Les condamnations du tribunal pasteur chrétien à vie en prison pour viol femme, l'enregistrant comme chantage
Un tribunal indien a condamné un pasteur chrétien évangélique controversé, Bajinder Singh, à la prison à perpétuité pour avoir violé une femme dans l'État du Nord du Punjab en 2018. Singh a été reconnu coupable de drogue et d'agression de la femme, puis d'enregistrer l'acte pour la faire chanter.
Le tribunal spécial de Mohali a annoncé la semaine dernière l'emprisonnement rigoureux de Singh pour le reste de sa vie et a infligé une amende de 100 000 roupies (environ 1 200 $), a rapporté la BBC.
La femme a témoigné que Singh avait initialement promis de l'aider à voyager à l'étranger, lui demandant de le rencontrer dans un restaurant de la région de Zirakpur en septembre 2017. Après avoir pris son passeport, Singh a emmené la femme dans son appartement, où il l'a droguée et agressée sexuellement, filmant simultanément l'acte. Plus tard, il a utilisé la vidéo enregistrée pour la faire chanter, extorquant de l'argent.
Après la condamnation, la victime a connu une attaque de panique et s'est évanouie à l'extérieur de la salle d'audience mais s'est rapidement rétablie, selon le Times of India. Elle a décrit Singh comme une «fraude, maître bluff, tricheur et gourou hypocrite».
Dans sa déclaration antérieure à la police, la victime a raconté initialement les réunions de prière de Singh après l'avoir rencontré dans un restaurant en bordure de route, croyant qu'il pouvait guérir ses attaques de panique. Au lieu de cela, elle est devenue victime d'exploitation sexuelle.
Singh a acquis une reconnaissance généralisée par sa prédication et ses guérisons miracle. Son église de l'Assemblée du Rhema, également connue sous le nom de l'église de la gloire et de la sagesse, est devenue l'une des plus grandes églises privées du Punjab, attirant des millions de disciples, y compris des célébrités de Bollywood.
Les séances de prédication de Singh, souvent marquées par des guérisons dramatiques, ont considérablement renforcé sa popularité, ce qui a entraîné plus de 3 millions d'abonnés sur YouTube.
Son site Web revendique la sensibilisation mondiale avec des succursales dans des pays tels que les États-Unis, le Royaume-Uni et le Canada.

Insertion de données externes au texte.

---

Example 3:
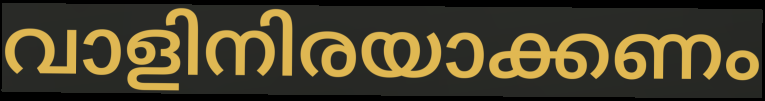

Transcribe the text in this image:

വാളിനിരയാക്കണം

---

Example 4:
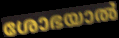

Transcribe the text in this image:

ശോഭയാൽ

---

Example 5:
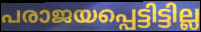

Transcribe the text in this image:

പരാജയപ്പെട്ടിട്ടില്ല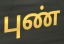
புண்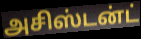
அசிஸ்டன்ட்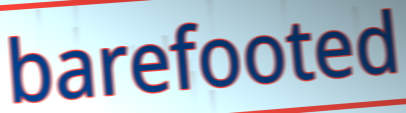
barefootedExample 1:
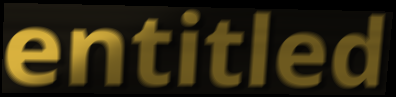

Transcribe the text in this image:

entitled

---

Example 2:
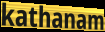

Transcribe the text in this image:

kathanam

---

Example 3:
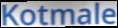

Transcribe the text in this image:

Kotmale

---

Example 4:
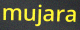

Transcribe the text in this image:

mujara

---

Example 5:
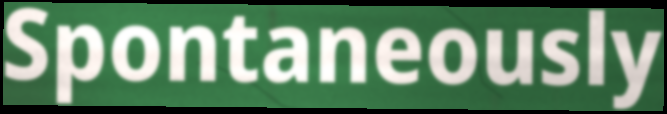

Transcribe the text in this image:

Spontaneously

Le prédicateur, apparaissant fréquemment dans des combinaisons sur mesure, promettait souvent des richesses disciples et des remèdes miraculeux pendant ses sermons.

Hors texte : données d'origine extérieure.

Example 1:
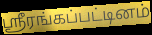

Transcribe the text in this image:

ஸ்ரீரங்கப்பட்டினம்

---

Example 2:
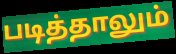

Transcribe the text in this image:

படித்தாலும்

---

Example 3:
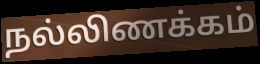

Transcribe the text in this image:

நல்லிணக்கம்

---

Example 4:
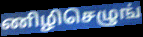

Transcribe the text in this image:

ணிழிசெழுங்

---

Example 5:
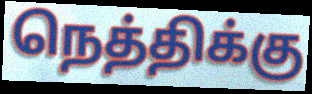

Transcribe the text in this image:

நெத்திக்கு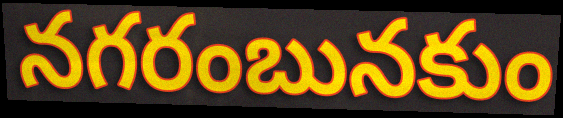
నగరంబునకుంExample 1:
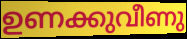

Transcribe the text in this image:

ഉണക്കുവീണു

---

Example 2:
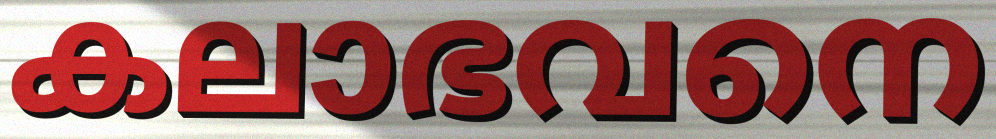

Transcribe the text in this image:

കലാഭവനെ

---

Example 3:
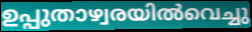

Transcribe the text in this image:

ഉപ്പുതാഴ്വരയിൽവെച്ചു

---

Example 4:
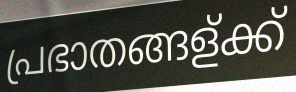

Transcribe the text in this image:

പ്രഭാതങ്ങള്ക്ക്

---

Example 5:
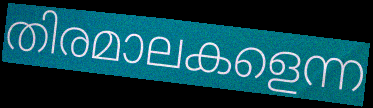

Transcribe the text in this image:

തിരമാലകളെന്നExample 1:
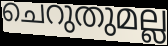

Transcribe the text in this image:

ചെറുതുമല്ല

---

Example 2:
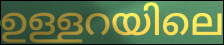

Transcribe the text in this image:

ഉള്ളറയിലെ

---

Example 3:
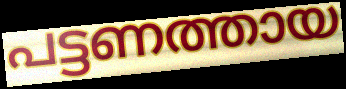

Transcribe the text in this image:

Pendant la condamnation, Singh a demandé la clémence en raison de sa santé et de ses conditions familiales, citant l'état de la colonne vertébrale de sa femme et ses propres maux physiques. Le tribunal, cependant, a déterminé que la gravité de ses crimes justifiait une peine stricte.

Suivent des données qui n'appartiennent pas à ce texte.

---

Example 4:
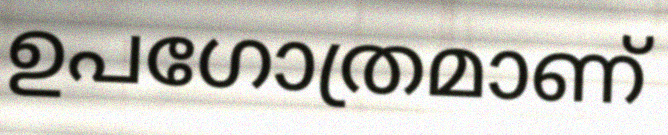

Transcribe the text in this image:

ഉപഗോത്രമാണ്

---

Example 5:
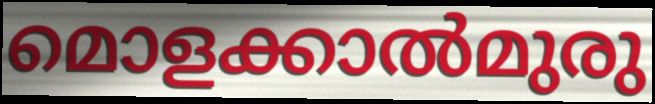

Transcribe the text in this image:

മൊളക്കാൽമുരു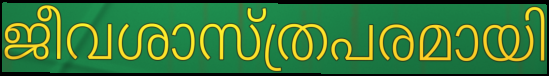
ജീവശാസ്ത്രപരമായിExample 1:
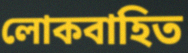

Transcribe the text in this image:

লোকবাহিত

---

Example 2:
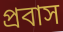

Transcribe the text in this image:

প্রবাস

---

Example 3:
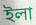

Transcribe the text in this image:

ইলা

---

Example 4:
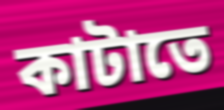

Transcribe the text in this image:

কাটাতে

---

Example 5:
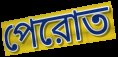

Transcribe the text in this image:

পেরোত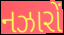
નઝારોંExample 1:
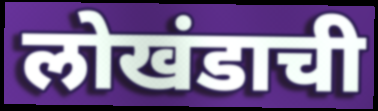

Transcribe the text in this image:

लोखंडाची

Les avocats de Singh devraient faire appel de la décision devant la Haute Cour.
Son passé comprend l'emprisonnement lié à une affaire de meurtre au début des années 2000, pendant laquelle il s'est converti de l'hindouisme au christianisme. Sur son site Web, Singh affirme que son passé criminel résulte des «forces du mal», qui ont changé après que quelqu'un lui ait donné une Bible pendant son incarcération.
Singh serait accusé d'agression sexuelle par au moins deux autres femmes.
En février, un ancien disciple l'a accusé d'agression, ce qui a provoqué une enquête policière. Peu de temps après, une troisième accusation a émergé concernant un assaut après une session de prière. Singh a nié les deux allégations.
Singh a accusé des rivaux d'orchestrer une publicité négative pour ternir sa réputation.
Le chef du Mouvement chrétien du Punjab, Hamid Masih, a décrit le cas de Singh comme peut-être influencé par les efforts visant à limiter la popularité croissante du christianisme au Punjab.
Derrière la montée des méga-églises et des pasteurs indépendants au Punjab se trouve l'histoire de l'État de suivi de type culte, comme Dera Sacha Sauda – enracinée dans les influences sikhs et hindoues – avec plus d'un million de disciples, et une prospérité prévalent ou l'évangile de la sécurité chez les chrétiens.
Cependant, le christianisme augmente rapidement au Punjab, en partie tiré par une discrimination généralisée des castes contre les Dalits, qui a permis un sentiment de rébellion dans des sections importantes de la société punjabi. L'État est également aux prises avec des traumatismes persistants de la suppression violente de l'Inde du mouvement séparatiste du Khalistan, lié à des événements comme l'assassinat de l'ancien Premier ministre Indira Gandhi.
De plus, l'abus de drogues et l'alcoolisme restent graves dans l'État. En outre, le sikhisme, la religion majoritaire du Punjab, se concentre sur les enseignements philosophiques et la doctrine, évitant distinctement le culte des idoles, contrairement à l'hindouisme.